▶ **WORK INSTRUCTIONS**
The word "Betreiber" marks the lines to keep; find each one in the data and copy it.
══════
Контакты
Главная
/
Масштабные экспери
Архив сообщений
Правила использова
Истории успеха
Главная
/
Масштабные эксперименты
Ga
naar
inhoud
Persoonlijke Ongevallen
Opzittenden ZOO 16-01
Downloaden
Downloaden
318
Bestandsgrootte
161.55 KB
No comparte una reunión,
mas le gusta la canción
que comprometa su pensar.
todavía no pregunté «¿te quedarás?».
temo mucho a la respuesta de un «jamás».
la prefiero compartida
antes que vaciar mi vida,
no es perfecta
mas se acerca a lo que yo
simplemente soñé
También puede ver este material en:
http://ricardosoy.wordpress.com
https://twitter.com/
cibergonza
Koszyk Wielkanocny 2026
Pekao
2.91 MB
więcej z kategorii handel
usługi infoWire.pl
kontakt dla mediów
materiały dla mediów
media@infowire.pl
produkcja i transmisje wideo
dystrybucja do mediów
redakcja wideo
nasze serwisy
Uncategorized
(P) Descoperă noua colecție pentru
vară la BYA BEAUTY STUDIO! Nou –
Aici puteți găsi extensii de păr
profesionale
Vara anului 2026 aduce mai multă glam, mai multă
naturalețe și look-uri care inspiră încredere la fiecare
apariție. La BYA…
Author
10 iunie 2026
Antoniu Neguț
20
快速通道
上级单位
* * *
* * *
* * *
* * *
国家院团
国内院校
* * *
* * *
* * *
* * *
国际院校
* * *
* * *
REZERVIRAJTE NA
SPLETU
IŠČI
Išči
══════
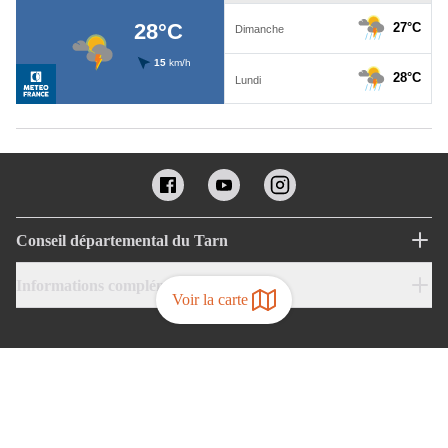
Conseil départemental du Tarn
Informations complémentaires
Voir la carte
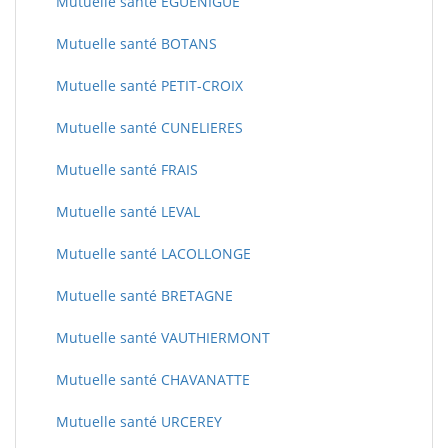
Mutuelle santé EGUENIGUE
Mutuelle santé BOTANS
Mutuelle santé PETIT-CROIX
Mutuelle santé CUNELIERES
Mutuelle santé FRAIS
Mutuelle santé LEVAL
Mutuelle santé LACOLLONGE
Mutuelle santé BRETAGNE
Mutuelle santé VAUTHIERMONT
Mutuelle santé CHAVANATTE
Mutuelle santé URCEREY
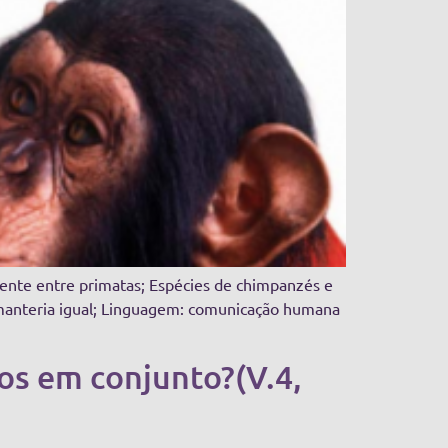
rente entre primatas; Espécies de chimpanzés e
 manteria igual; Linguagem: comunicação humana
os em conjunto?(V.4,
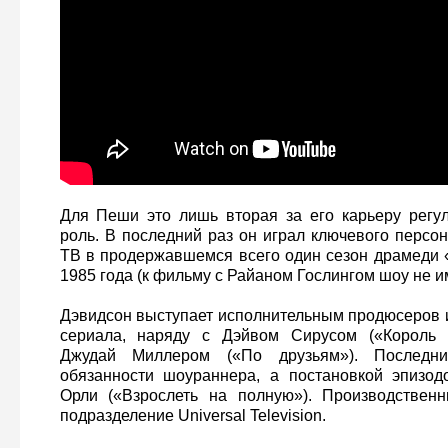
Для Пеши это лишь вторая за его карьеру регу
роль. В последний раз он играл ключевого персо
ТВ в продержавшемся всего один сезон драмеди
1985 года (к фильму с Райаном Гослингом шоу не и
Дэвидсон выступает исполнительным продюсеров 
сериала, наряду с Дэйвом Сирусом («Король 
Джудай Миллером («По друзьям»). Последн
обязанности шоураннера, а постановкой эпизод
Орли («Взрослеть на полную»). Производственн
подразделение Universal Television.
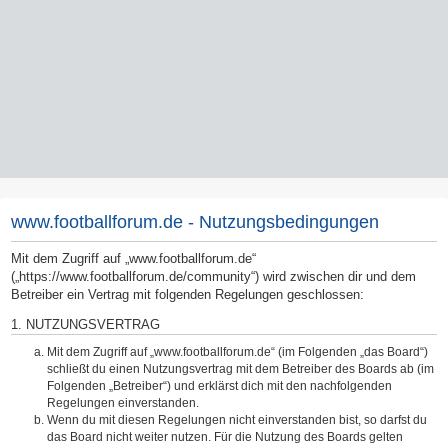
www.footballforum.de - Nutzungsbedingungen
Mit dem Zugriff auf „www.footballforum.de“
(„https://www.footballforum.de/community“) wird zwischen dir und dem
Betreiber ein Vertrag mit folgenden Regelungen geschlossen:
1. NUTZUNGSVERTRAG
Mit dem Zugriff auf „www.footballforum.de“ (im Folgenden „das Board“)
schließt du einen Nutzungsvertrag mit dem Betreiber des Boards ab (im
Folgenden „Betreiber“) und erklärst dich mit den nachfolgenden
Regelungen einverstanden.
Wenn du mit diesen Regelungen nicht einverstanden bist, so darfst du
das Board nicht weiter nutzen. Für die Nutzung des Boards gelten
══════
▶ **OUTPUT**
Betreiber ein Vertrag mit folgenden Regelungen geschlossen:
schließt du einen Nutzungsvertrag mit dem Betreiber des Boards ab (im
Folgenden „Betreiber“) und erklärst dich mit den nachfolgenden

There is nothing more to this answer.